Friday, April 19, 2013

Faking Works

I hate fakes. I'm talking about the two-faced Janus's that plague the general population. While they appear to present a particular front (usually cheerful, even gregarious), they're really just hollow inside. The smiles are wide and fake, and it's often rather obvious that they are. Yet, it seems that the faking actually works.

I've come to realize that the average human is actually a horrible detector of fakes. Someone with the ready smile just seems to disarm them, making them think that they're dealing with a really nice person. There's something to the niceness that puts people off their guard and even makes them feel the same sort of rapport that the other person is spoofing.

My take is that the average person is prone to projecting their feelings. That means that they are quite likely to read a fake smile as real, because it looks like a smile. This recognition of a smile leads to extrapolations of the smiling person's intentions and personality, which leads to an incorrect reading of the person's intentions. It leads to a premature evaluation of a person's character, which is notoriously difficult to read as a first impression.

Case in point: This is a trap that my dad is especially susceptible to. He clings to the belief that a person's character can be read at a single glance: A most dangerous fallacy indeed. (Conversely, my assumption is that a person can only be truly evaluated from approximately 6 months of close observation. It's a view that he despises as insensitive.) In his evaluation, seeing a gloomy person leads to the conclusion that the person's cold, aloof or just generally unhappy. Seeing a smiling person means friend, liking and other similar such. Yet, it simply led to him having a sadly mistaken assumption of the person's reliability and general disposition.

The side effects of this easy evaluation are interesting as well. The general unreliability and shallowness of the person are subsequently attributed to personal problems and family issues, typical of the sort of strange extrapolation that people are prone to doing when they feel that they like the person. The tendency to conflate feelings of friendship with the goodness of the person seems quite prevalent.
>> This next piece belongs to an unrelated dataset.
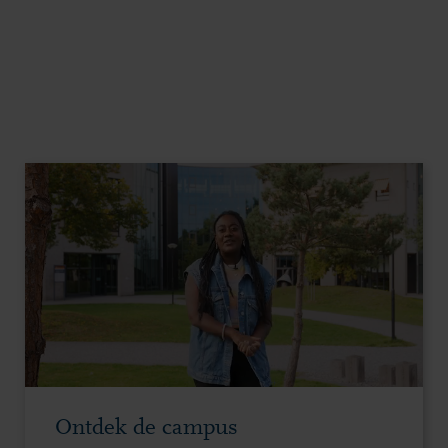
Ontdek de campus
Overall, it's just interesting to note that faking works in general. I've seen it happen time and again, where people are taken in by a friendly face and take a painfully long time to figure out that they've been duped. Happens in the office, with family, with other acquaintances on the road and such. Faking works, and will probably continue to fool people for centuries hence.However, it's always good to be educated so that one knows how to see the signs of a fake and protect oneself accordingly.